___ RECORDS SHOWN

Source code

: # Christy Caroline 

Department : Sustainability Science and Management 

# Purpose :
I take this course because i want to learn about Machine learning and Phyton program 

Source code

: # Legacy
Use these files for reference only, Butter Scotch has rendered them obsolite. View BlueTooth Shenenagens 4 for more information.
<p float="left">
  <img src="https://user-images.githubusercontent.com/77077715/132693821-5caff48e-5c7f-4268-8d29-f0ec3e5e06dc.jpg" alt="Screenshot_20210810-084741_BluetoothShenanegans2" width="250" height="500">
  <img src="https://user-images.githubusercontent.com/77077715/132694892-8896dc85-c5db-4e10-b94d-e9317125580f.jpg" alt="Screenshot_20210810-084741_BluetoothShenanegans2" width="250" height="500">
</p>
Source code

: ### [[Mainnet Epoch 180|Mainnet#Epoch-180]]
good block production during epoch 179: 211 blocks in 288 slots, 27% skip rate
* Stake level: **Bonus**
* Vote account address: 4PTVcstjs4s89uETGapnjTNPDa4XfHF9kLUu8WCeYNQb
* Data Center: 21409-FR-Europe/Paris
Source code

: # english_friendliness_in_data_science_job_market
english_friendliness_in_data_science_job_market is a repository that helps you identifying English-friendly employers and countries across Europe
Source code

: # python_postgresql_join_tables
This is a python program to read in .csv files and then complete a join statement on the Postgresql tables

______

WHAT THE EXERCISE ASKS »
Could you switch "Purpose" to "Goal" in the records above and write all their lines out again, leaving everything else unchanged?

EXERCISE SOLUTION »
Source code

: # Christy Caroline 

Department : Sustainability Science and Management 

# Goal :
I take this course because i want to learn about Machine learning and Phyton program 

Source code

: # Legacy
Use these files for reference only, Butter Scotch has rendered them obsolite. View BlueTooth Shenenagens 4 for more information.
<p float="left">
  <img src="https://user-images.githubusercontent.com/77077715/132693821-5caff48e-5c7f-4268-8d29-f0ec3e5e06dc.jpg" alt="Screenshot_20210810-084741_BluetoothShenanegans2" width="250" height="500">
  <img src="https://user-images.githubusercontent.com/77077715/132694892-8896dc85-c5db-4e10-b94d-e9317125580f.jpg" alt="Screenshot_20210810-084741_BluetoothShenanegans2" width="250" height="500">
</p>
Source code

: ### [[Mainnet Epoch 180|Mainnet#Epoch-180]]
good block production during epoch 179: 211 blocks in 288 slots, 27% skip rate
* Stake level: **Bonus**
* Vote account address: 4PTVcstjs4s89uETGapnjTNPDa4XfHF9kLUu8WCeYNQb
* Data Center: 21409-FR-Europe/Paris
Source code

: # english_friendliness_in_data_science_job_market
english_friendliness_in_data_science_job_market is a repository that helps you identifying English-friendly employers and countries across Europe
Source code

: # python_postgresql_join_tables
This is a python program to read in .csv files and then complete a join statement on the Postgresql tables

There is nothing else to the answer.